Es la versión de deuda soberana del “Día de la Marmota”: por novena vez en su historia y segunda en seis años, Argentina ha dejado de pagar sus deudas. El 22 de mayo, el Gobierno falló en el pago de los intereses de los USD 65.000 millones que debía a los tenedores de bonos extranjeros. El país y sus acreedores están discutiendo un acuerdo para reestructurar los préstamos, con una fecha límite fijada para hoy. Es de interés para ambas partes llegar a un acuerdo y hacer que estas conversaciones tengan éxito.
El pueblo argentino es el que tiene el mayor interés de todos. Incluso antes de que la crisis de COVID-19 se extendiera a América Latina, la tasa de desempleo del país había aumentado. La inflación es la más alta en casi tres décadas. Un resultado que deje al país con deudas insostenibles o (en el caso de un impago desordenado) que cierre su acceso a los mercados internacionales aplastaría los niveles de vida que ya están siendo atacados.
Dado el historial de morosidad de Argentina, es comprensible que los tenedores de bonos se muestren reacios a reestructurar su deuda una vez más.
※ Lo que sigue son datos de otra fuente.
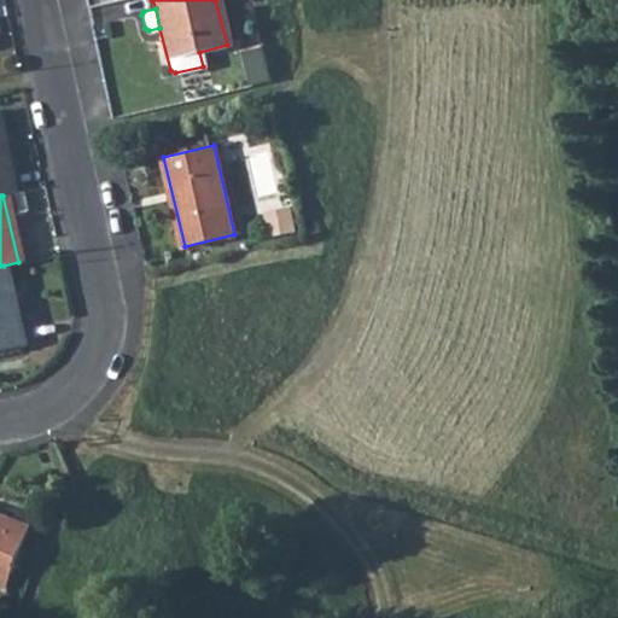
[(293,209),(268,214),(273,238),(299,234),(293,209)]
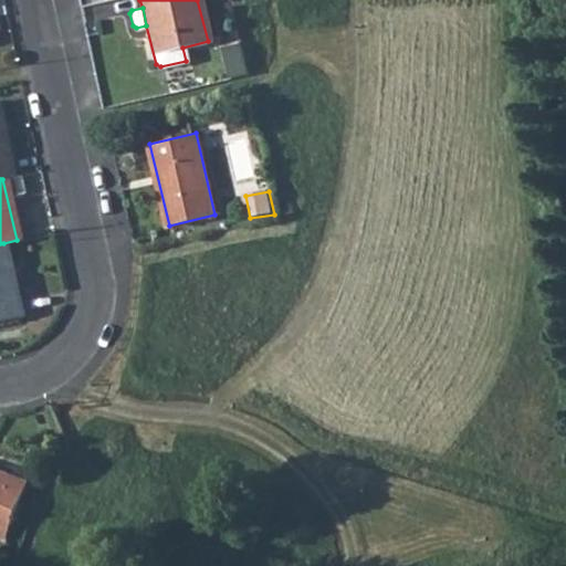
[(0,243),(0,311),(18,307),(3,243),(0,243)]
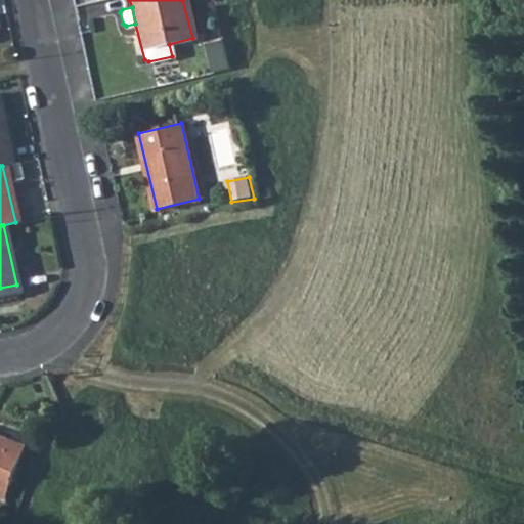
[(0,497),(20,451),(0,443),(0,497)]
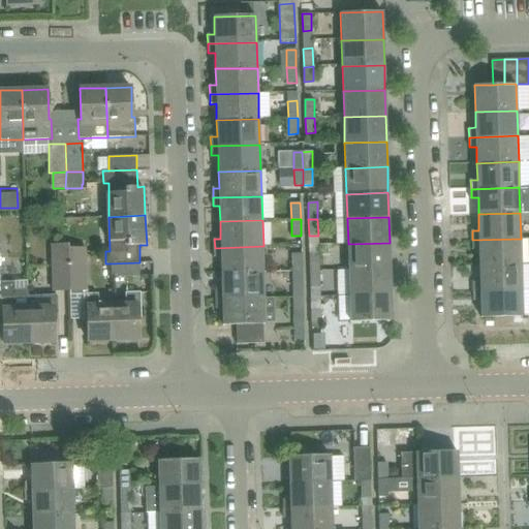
[(522,265),(521,239),(472,240),(472,249),(479,249),(480,266),(522,265)]
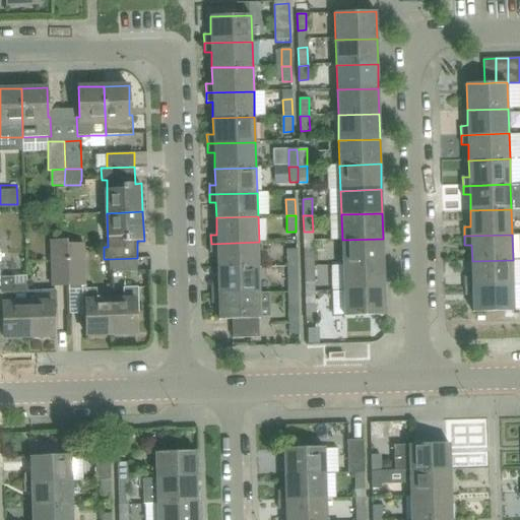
[(384,263),(383,239),(342,240),(342,264),(384,263)]
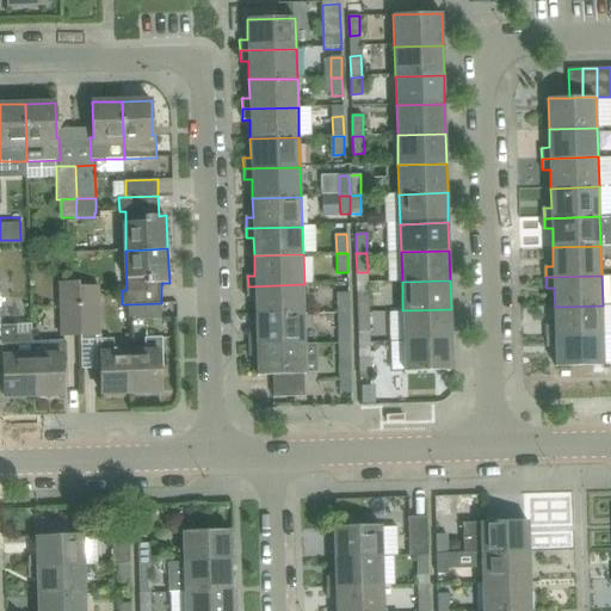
[(81,335),(80,287),(79,282),(60,282),(61,306),(61,335),(81,335)]
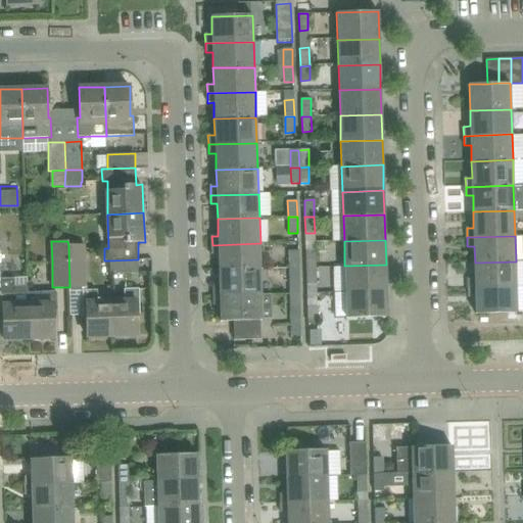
[(262,269),(260,243),(212,245),(212,254),(219,254),(220,271),(262,269)]
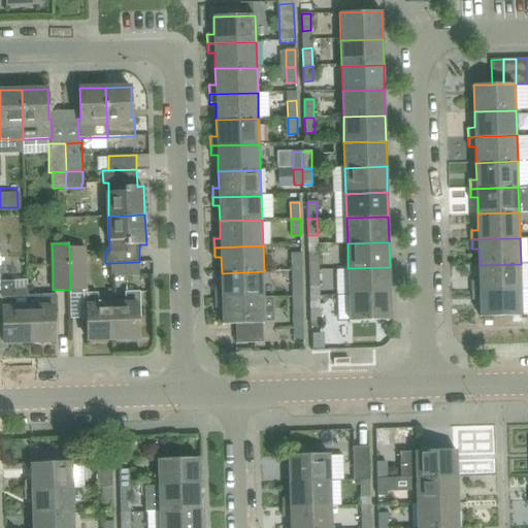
[(86,290),(85,263),(85,246),(69,248),(70,290),(84,290),(86,290)]
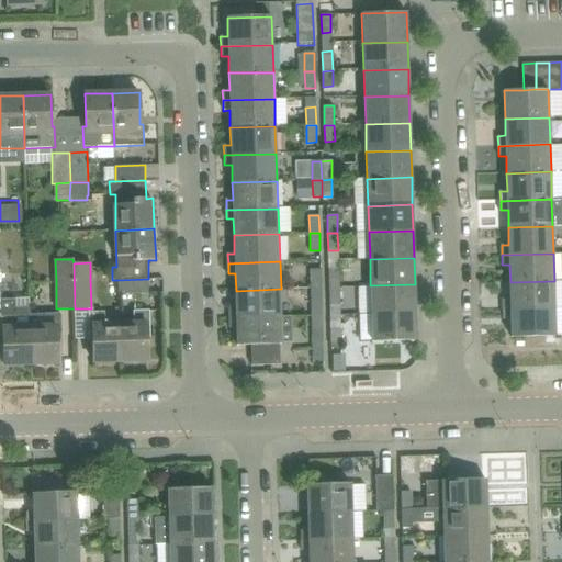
[(338,269),(328,269),(329,288),(339,287),(338,269)]
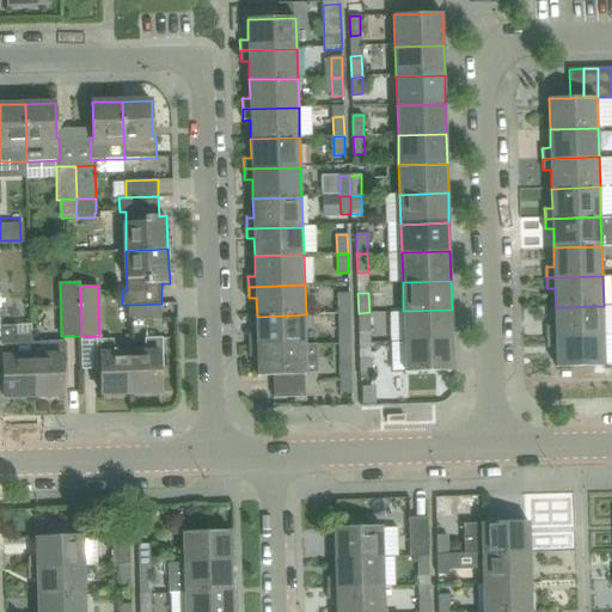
[(349,294),(338,294),(338,313),(349,313),(349,294)]
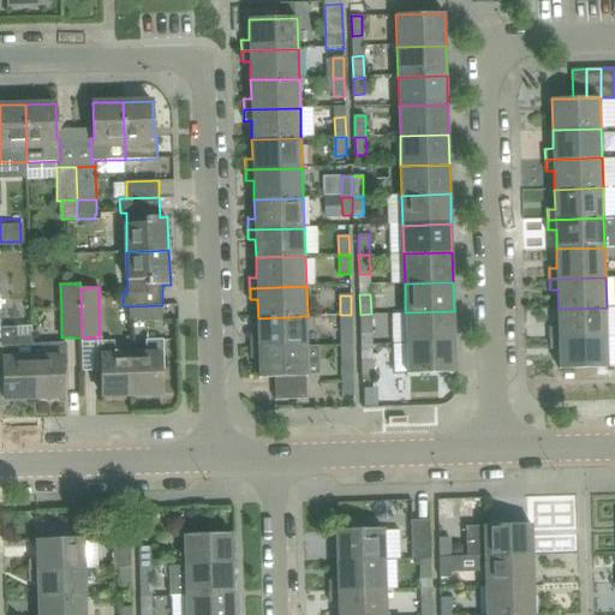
[(163,321),(162,305),(129,306),(129,322),(147,321),(163,321)]
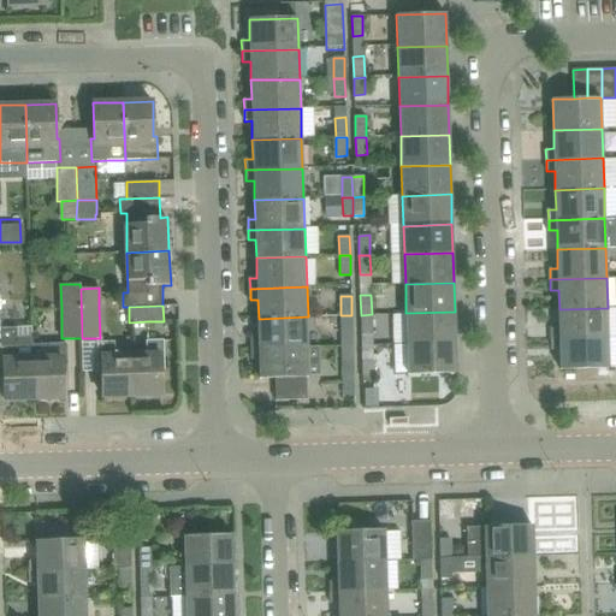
[(609,338),(608,308),(560,309),(560,327),(551,327),(551,339),(609,338)]
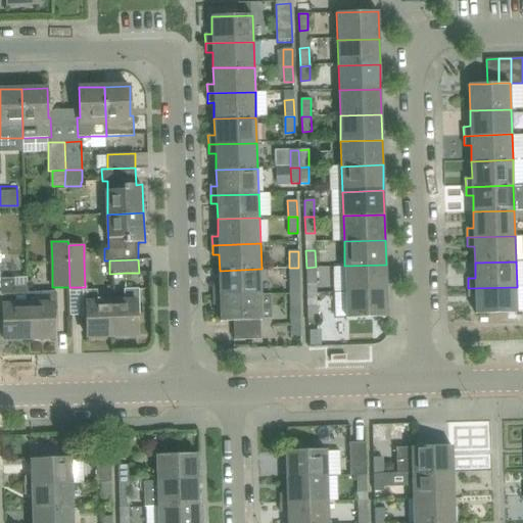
[(1,264),(0,263),(0,299),(0,311),(3,311),(4,339),(29,338),(28,293),(27,288),(14,288),(14,278),(1,278),(1,264)]
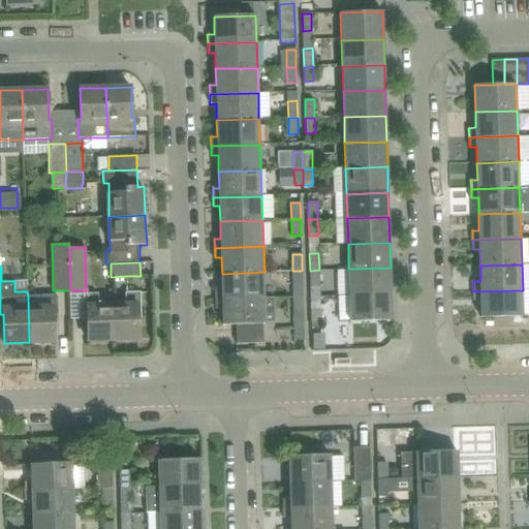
[(391,293),(391,268),(348,269),(349,296),(391,293)]
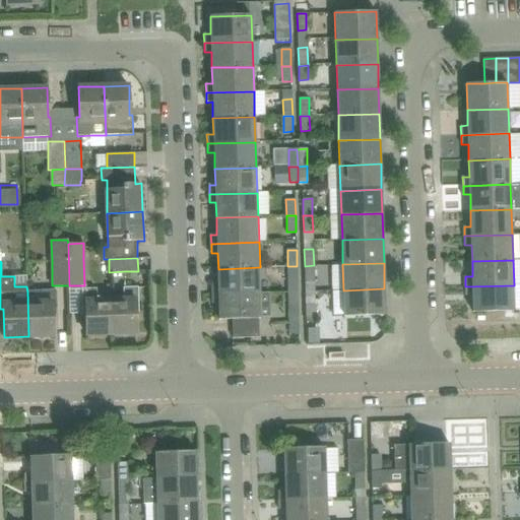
[(315,281),(314,265),(305,266),(305,282),(315,281)]
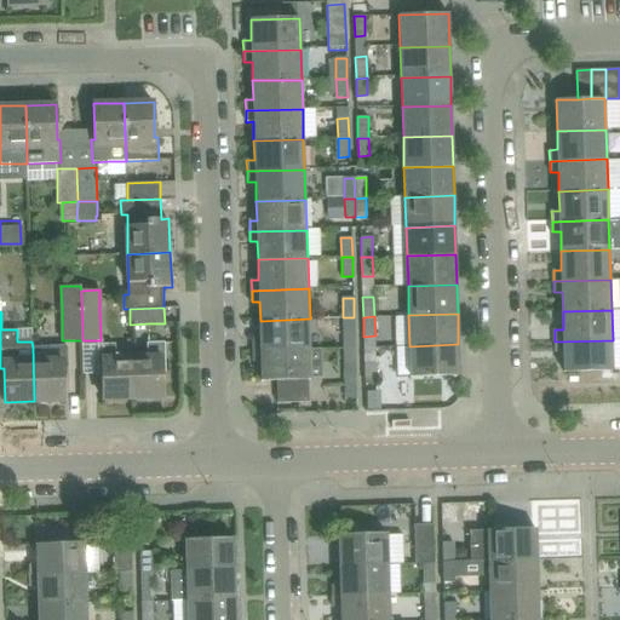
[(355,337),(354,317),(343,317),(344,338),(355,337)]
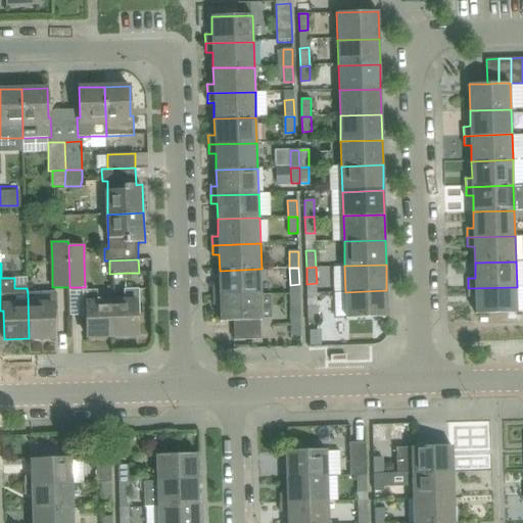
[(262,294),(262,269),(220,271),(220,286),(214,286),(214,296),(262,294)]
Los acreedores también tienen razón en que el desastre de la Argentina es en gran medida de su propia cosecha, producto de décadas de una gobernanza plagada de escándalos y de un gasto social despilfarrador.
Tras el anterior incumplimiento de pago del país, el gobierno del ex presidente Mauricio Macri convenció a los inversores privados y al Fondo Monetario Internacional de que podía poner al país en el camino de la solvencia. El fracaso de Macri para cumplir con sus compromisos culminó con su derrota el otoño pasado ante Alberto Fernández, un aliado de la predecesora izquierdista de Macri, Cristina Fernández de Kirchner. Desde su elección, Fernández ha dejado claro que el país no tiene intención de mantener los términos originales de sus préstamos.
La verdad es que el gobierno no podría hacerlo aunque quisiera. En marzo, el FMI dijo que un alivio sustancial de la deuda era inevitable: “Cualquier reestructuración tendrá que reconocer que prácticamente no hay margen para los pagos del servicio de la deuda en divisas a los acreedores privados en en el corto y mediano plazo”, concluyeron sus economistas. El 1° de junio, discutiendo la oferta revisada de Argentina a los acreedores, el FMI dijo que debería ser suficiente para restaurar la sostenibilidad y que había “sólo un margen limitado” para mejorarla aún más.
La brecha entre ambas partes aparentemente se ha reducido. Una forma de cerrarla aún más podría ser vincular el alivio de la deuda por adelantado con mayores pagos del servicio de la deuda más adelante, cuando las perspectivas económicas del país mejoren. El gobierno también debería prometer que frenará sus subsidios y reducirá sus impuestos a las exportaciones (esenciales para el crecimiento a largo plazo) tan pronto como las condiciones lo permitan.
Los acreedores de la Argentina deberían haberlo pensado dos veces antes de prestar tanto a un país con tan malos antecedentes fiscales. Y los votantes del país deberían haberlo pensado dos veces antes de elegir a los políticos que les han defraudado. Tal vez la próxima vez, tanto los acreedores como los votantes sean más sabios. Es demasiado tarde ahora para corregir los errores del pasado - pero no demasiado tarde para un acuerdo que dé a los acreedores un resultado tolerable, sin infligir aún más sufrimiento al pueblo de Argentina.